Martha bilang, sebenarnya perusahaan apapun, baik level Usaha Kecil Menengah (UKM) maupun perusahaan berskala besar, bisa menjadi bagian dari Global Compact Network. Syaratnya, mereka hanya menuliskan surat pernyataan yang dikirim langsung kepada Sekjen PBB Ban Ki-moon dan menjalankan komitmennya. Dari 115 perusahaan saat ini, 90%-nya adalah berstatus perusahaan UKM dan Lembaga Swadaya Masyarakat (LSM). Sedangkan hanya 10% yang  dikategorikan sebagai perusahaan besar.
 
“Hanya saja, dalam praktiknya, penyusunan sustainable report menjadi penghalang mereka. Kadang, perusahaan itu tidak bisa membuat laporan yang baik.
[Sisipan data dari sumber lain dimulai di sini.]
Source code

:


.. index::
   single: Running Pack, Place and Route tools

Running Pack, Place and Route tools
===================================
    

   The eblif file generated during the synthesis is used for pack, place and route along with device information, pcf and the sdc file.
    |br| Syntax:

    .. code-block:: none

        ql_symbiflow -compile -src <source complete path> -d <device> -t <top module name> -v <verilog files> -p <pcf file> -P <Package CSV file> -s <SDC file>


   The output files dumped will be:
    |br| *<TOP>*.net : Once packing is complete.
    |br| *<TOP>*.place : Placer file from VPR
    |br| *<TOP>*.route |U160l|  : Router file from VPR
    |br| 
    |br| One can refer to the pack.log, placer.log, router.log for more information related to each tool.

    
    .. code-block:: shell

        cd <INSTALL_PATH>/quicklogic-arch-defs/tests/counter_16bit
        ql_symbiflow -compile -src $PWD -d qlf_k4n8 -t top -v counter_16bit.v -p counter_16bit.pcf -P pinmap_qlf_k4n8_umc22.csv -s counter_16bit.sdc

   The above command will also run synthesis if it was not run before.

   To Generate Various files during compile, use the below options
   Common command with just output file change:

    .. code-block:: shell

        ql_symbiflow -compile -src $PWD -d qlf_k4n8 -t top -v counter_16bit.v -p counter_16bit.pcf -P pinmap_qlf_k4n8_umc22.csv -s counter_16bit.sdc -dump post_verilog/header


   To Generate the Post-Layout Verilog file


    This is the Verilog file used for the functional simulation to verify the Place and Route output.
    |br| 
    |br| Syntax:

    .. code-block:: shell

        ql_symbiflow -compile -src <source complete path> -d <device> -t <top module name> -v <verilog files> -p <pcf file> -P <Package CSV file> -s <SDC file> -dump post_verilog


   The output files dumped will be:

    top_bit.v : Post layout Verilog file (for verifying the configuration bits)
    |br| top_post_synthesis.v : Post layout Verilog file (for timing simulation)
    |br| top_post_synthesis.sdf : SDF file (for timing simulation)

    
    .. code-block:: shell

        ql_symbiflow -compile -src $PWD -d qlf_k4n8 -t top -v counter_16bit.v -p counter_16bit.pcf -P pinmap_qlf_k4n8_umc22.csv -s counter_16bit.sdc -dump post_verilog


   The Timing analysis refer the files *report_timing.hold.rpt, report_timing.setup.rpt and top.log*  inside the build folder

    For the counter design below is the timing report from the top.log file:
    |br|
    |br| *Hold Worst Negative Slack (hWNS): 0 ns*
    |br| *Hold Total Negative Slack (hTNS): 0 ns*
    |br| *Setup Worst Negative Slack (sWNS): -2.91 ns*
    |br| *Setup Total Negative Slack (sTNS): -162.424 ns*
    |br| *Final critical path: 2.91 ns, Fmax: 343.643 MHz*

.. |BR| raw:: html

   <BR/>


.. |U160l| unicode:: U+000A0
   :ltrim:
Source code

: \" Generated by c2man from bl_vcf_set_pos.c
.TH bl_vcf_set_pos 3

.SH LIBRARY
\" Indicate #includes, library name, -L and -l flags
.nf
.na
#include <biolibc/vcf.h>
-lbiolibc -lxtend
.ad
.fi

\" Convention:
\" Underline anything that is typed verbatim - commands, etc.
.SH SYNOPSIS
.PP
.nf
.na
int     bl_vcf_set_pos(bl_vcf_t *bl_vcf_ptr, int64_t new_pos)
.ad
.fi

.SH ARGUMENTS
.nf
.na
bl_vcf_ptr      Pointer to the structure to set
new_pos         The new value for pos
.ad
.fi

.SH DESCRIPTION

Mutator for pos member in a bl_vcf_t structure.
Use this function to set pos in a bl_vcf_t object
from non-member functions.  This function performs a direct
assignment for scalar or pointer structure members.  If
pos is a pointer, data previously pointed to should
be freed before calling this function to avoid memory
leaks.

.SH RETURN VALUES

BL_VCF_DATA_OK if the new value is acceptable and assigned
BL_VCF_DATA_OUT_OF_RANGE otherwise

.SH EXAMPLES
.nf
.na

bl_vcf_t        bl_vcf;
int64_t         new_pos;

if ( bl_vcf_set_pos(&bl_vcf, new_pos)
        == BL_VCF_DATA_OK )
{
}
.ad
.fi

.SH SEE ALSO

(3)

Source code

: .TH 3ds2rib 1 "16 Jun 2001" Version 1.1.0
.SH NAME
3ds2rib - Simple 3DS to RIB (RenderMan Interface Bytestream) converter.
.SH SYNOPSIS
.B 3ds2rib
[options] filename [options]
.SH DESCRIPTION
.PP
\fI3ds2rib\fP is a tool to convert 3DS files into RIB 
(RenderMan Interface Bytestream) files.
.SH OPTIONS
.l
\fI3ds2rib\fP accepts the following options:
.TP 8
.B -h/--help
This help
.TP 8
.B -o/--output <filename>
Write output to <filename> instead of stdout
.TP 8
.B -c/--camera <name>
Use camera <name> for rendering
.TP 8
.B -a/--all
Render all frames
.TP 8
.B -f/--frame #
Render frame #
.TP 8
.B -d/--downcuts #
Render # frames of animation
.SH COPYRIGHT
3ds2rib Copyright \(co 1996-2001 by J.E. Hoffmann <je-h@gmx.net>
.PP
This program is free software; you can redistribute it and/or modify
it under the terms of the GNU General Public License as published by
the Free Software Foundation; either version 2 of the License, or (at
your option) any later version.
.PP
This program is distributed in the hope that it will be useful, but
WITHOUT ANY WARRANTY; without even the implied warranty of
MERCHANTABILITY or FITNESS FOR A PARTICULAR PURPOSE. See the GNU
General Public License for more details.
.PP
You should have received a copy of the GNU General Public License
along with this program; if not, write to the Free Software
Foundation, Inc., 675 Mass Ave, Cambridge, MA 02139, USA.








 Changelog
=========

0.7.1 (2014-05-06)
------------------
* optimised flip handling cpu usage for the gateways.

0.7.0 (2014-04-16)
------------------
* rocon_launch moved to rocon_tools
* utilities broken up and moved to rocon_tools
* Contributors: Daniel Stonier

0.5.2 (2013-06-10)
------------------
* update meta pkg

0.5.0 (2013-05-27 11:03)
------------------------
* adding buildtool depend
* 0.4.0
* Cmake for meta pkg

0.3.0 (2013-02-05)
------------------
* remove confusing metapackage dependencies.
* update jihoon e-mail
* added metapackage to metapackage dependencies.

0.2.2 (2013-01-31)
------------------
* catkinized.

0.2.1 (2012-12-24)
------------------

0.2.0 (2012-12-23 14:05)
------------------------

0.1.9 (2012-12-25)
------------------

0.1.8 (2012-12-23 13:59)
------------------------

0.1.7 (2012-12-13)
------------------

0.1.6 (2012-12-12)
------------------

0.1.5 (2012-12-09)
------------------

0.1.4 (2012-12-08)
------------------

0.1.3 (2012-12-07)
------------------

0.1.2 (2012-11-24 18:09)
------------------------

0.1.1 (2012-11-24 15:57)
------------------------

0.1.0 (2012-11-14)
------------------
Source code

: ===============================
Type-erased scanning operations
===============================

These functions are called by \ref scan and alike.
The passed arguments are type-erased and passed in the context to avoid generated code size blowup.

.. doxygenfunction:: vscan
Atau, ada dari mereka yang tidak ingin transparan, khususnya soal pilar antikorupsi,” cetus Martha.
 
Perempuan kelahiran Gombong, 4 September 1937 ini berharap agar banyak pengusaha Indonesia yang melakukan business for peace alias berbisnis secara berkeadilan. “Jangan sampai bisnis kita mematikan bisnis yang lain. Sebaliknya, kita harus memberikan pengetahuan kepada pelaku usaha kecil untuk mengerti bagaimana menjalankan produksi dan korporasi yang baik. Meskipun usaha itu bergerang di bidang yang sama dengan yang kita geluti,” ucap Martha.